Broken wheat spinach pongal / godhumai rava keerai pongal

Main Dish
4 servings
15 min
20 min
A healthy variation to a popular South Indian Tiffin Variety Ven pongal / Milagu Pongal.


Number of serving: 4
Broken wheat -1 cup

Moong dhal - 1/2 cup

Spinach - 1 bunch (cleaned and chopped)

Curry leaves- 1 sprig

Black pepper -11/2 tsp

Cumin seeds -1 tea spoon

Ginger - 2 teaspoon (finely chopped)

Green chilli – 1 (finely chopped)

Water - 4 cups

Oil -1 table spoon

Ghee – 2 to 3 tsp

Salt - to taste


  • Directions:

    Wash broken wheat and dhal.

    Pressure cook the broken wheat and dhal along with chopped spinach, asafeotida, salt, half the quantity of cuminseeds, pepper, curryleaves in nearly 4 cups of water (adjust according to the quality / size of your broken wheat) for about 3 to 4 whistles or until it becomes soft.
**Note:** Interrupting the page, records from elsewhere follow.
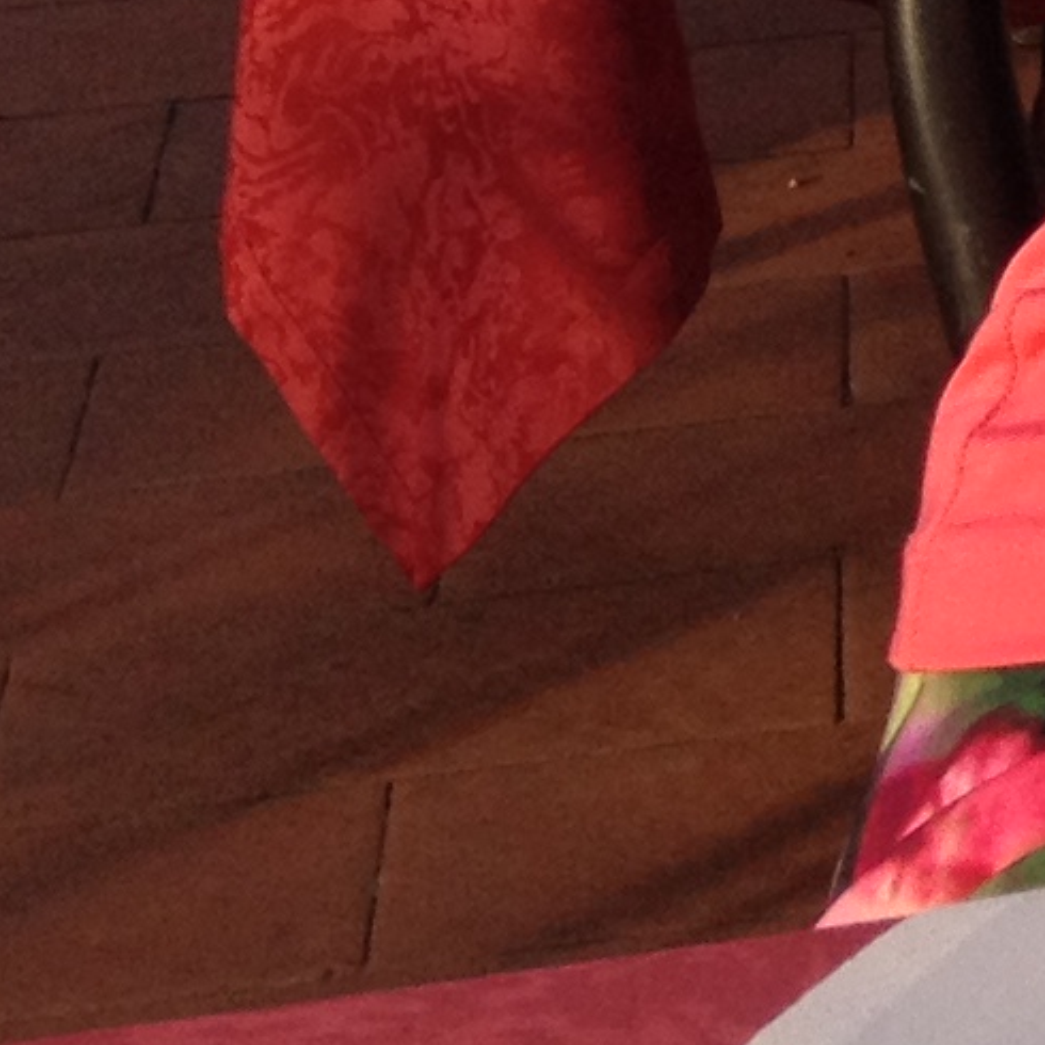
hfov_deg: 7.4
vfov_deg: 8.1
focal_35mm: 206
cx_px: 3289
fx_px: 7036
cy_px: -1049
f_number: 2.4
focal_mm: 4.28
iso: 64
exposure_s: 1/575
    After it is done, give it a quick mix.

    Take another pan, add oil as well as ghee; temper with remaining cumin seeds, pepper, curry leaves, chopped ginger and chopped green chillies. Pour it over the broken wheat, dhal mixture and mix thoroughly.

    Serve hot.

    The best accompaniment for this pongal is Coconut Chutney and Sambar.


    You may add cashew nuts while tempering, though purely optional. Diabetic and those who want to have a low fat diet can avoid ghee.